Foreign investors are heading back to Egypt after the government implemented a string of politically sensitive reforms, helping drive the weak Egyptian pound up more than 10 per cent against the dollar and easing a foreign currency crisis.
The pound has strengthened by about 14 per cent against the greenback since the beginning of the month, during which time Egypt sold more than a $1bn worth of treasuries to foreign investors. Cairo also issued a $4bn eurobond at the end of January that was three times subscribed, while the economy has been boosted by an increase in remittances from Egyptians working abroad.
“We are starting to turn a corner because now there is liquidity and the dollar is coming down,” said Mohamed Abu Basha, economist at EFG-Hermes, a regional investment bank. “Companies now say they are finding the dollars they need in the banks and some are holding off buying because the price will come down.”

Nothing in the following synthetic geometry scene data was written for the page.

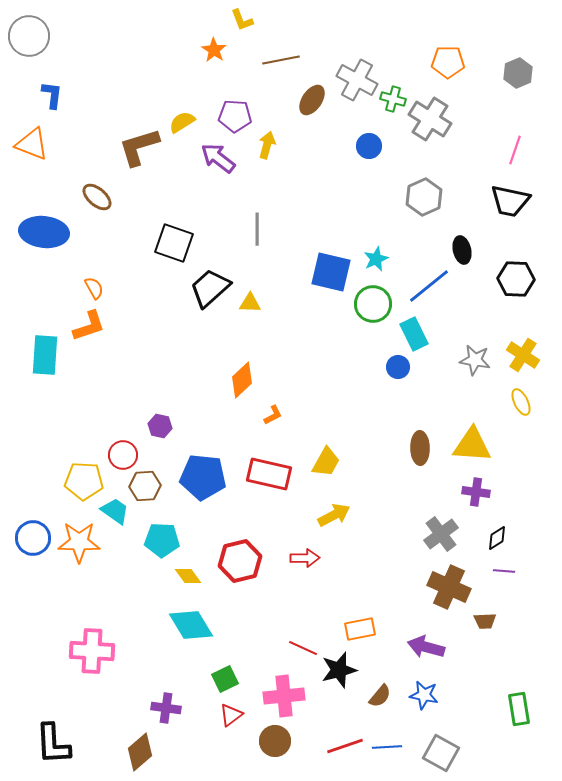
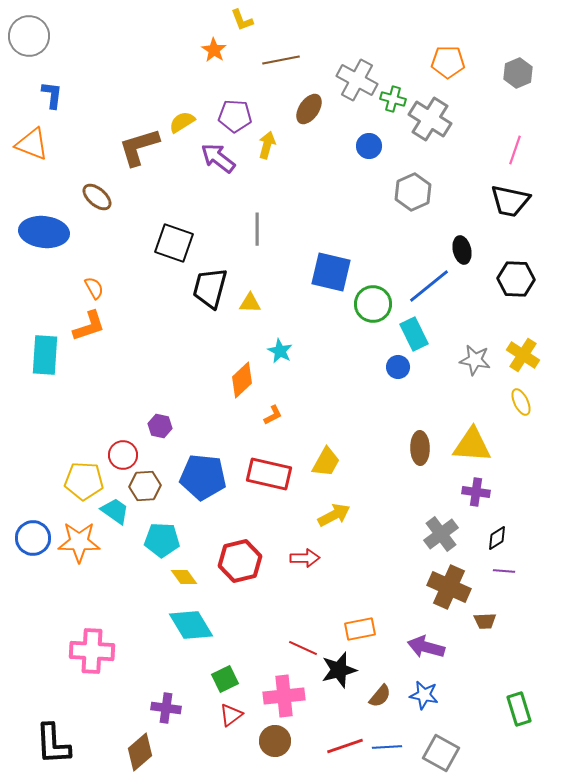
brown ellipse at (312, 100): moved 3 px left, 9 px down
gray hexagon at (424, 197): moved 11 px left, 5 px up
cyan star at (376, 259): moved 96 px left, 92 px down; rotated 20 degrees counterclockwise
black trapezoid at (210, 288): rotated 33 degrees counterclockwise
yellow diamond at (188, 576): moved 4 px left, 1 px down
green rectangle at (519, 709): rotated 8 degrees counterclockwise
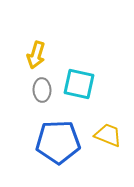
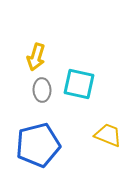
yellow arrow: moved 2 px down
blue pentagon: moved 20 px left, 3 px down; rotated 12 degrees counterclockwise
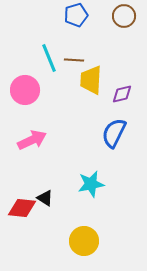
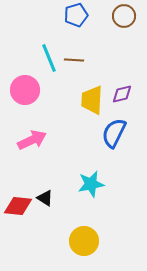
yellow trapezoid: moved 1 px right, 20 px down
red diamond: moved 4 px left, 2 px up
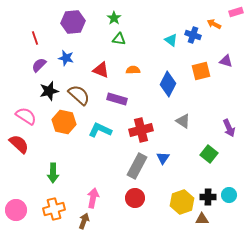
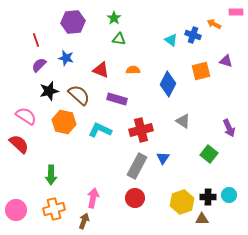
pink rectangle: rotated 16 degrees clockwise
red line: moved 1 px right, 2 px down
green arrow: moved 2 px left, 2 px down
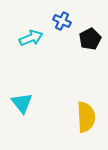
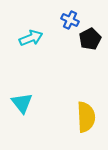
blue cross: moved 8 px right, 1 px up
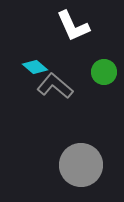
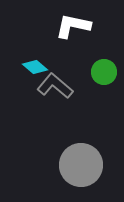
white L-shape: rotated 126 degrees clockwise
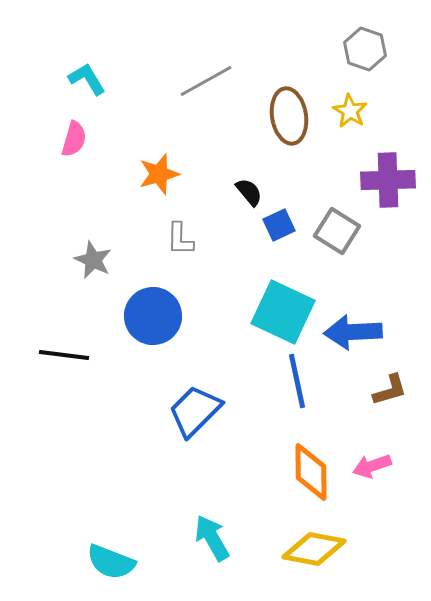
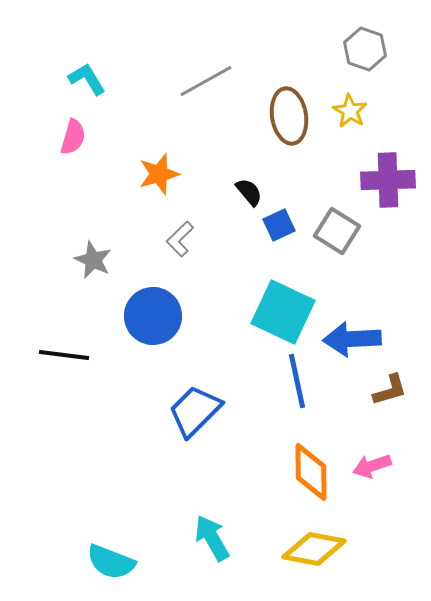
pink semicircle: moved 1 px left, 2 px up
gray L-shape: rotated 45 degrees clockwise
blue arrow: moved 1 px left, 7 px down
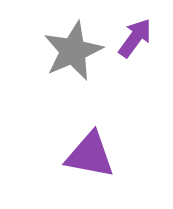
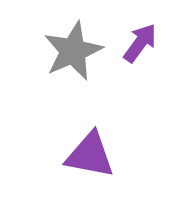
purple arrow: moved 5 px right, 5 px down
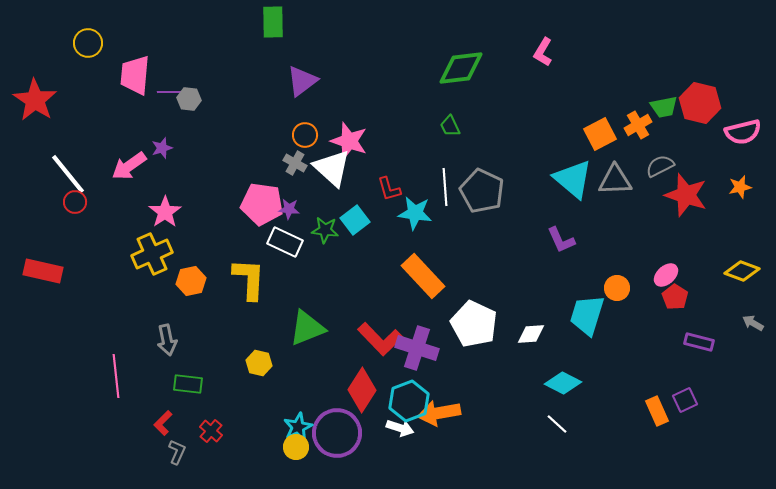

The renewed investor appetite for Egypt follows the government’s decision to increase value added tax and slash energy subsidies to seal a $12bn International Monetary Fund package in November. Cairo also allowed the pound to float last year as it grappled with an economic slowdown and a severe foreign currency shortage.
The pound’s appreciation is good news for President Abdel Fattah al-Sisi as his government has been under pressure from an impoverished population reeling from soaring prices caused by the exchange rate move and austerity measures.
The dollar shortage had strangled the economy and gave rise to a thriving black market in the currency. For most of 2016, the central bank held the pound at a peg of E£8.8 to the greenback but buyers found it virtually impossible to source their needs at the official price. The currency lost more than half its value after the exchange rate move on November 3.
The challenge for the government is to follow up with reforms that further bolster confidence and attract direct investment in order to create jobs and improve declining living standards, analysts say.
“The mood among international investors toward Egyptian risk is currently very positive — the global environment is supportive and the market recognises the improvement in Egypt’s prospects since the IMF deal,” said a London-based economist. “But for now, the support is still short term. Egypt needs to prove it can follow through with reforms and rebalancing if the hot money in its local market is to turn into long-term financing.”
Radwa El-Swaify, head of research at Pharos Holding, an investment bank, said changing buying patterns, with Egyptians turning to cheaper, locally produced goods instead of imports, has also reduced demand for the dollar. At the same time, more dollars have fed into the banking system from people who had been holding on to their greenbacks.
Remittances from Egyptians working abroad also rose by 11.1 per cent to $4.6bn in the fourth quarter of 2016 according to the central bank.
“The hoarders have been offloading their dollars after they heard that foreigners are now entering the market,” Ms El-Swaify said. “One thing reassuring investors is that the IMF continues to monitor Egypt. Investors think there is huge potential but they are still testing the water.”